* _Work instruction_
Filtering the records below, copy only those lines that include the word "systemu".

——

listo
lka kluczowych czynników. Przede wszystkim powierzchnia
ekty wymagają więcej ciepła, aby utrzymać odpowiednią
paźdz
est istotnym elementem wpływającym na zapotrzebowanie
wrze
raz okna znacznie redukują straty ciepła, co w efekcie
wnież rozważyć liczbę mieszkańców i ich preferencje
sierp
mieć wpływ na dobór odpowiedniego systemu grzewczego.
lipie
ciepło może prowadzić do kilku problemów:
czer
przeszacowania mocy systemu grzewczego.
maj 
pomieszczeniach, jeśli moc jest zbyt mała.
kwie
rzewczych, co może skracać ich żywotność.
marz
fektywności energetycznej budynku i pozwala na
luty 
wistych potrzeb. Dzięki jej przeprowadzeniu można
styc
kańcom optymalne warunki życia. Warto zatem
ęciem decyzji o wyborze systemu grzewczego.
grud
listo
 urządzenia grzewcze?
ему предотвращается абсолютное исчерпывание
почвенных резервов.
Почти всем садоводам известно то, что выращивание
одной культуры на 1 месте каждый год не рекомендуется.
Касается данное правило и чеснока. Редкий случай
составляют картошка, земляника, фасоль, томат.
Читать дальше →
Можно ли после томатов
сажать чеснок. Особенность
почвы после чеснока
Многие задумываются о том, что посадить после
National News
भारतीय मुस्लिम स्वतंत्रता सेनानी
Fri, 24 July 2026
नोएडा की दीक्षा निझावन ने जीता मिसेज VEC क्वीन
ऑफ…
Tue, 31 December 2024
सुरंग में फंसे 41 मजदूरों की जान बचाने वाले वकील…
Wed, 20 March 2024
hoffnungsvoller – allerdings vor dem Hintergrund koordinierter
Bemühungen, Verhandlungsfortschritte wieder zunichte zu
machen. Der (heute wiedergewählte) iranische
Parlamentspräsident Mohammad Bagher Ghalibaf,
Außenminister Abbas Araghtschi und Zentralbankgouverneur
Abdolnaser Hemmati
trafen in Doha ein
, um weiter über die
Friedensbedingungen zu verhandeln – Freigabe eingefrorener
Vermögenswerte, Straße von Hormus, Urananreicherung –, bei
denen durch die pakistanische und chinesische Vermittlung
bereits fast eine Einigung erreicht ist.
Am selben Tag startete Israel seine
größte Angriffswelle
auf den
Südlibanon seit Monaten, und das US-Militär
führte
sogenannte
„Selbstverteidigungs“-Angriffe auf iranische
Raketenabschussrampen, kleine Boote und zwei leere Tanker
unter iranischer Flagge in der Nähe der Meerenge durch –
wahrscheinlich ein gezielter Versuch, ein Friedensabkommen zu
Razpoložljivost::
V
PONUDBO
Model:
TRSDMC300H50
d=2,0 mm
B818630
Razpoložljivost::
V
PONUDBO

——

* _Written response_
mieć wpływ na dobór odpowiedniego systemu grzewczego.
przeszacowania mocy systemu grzewczego.
ęciem decyzji o wyborze systemu grzewczego.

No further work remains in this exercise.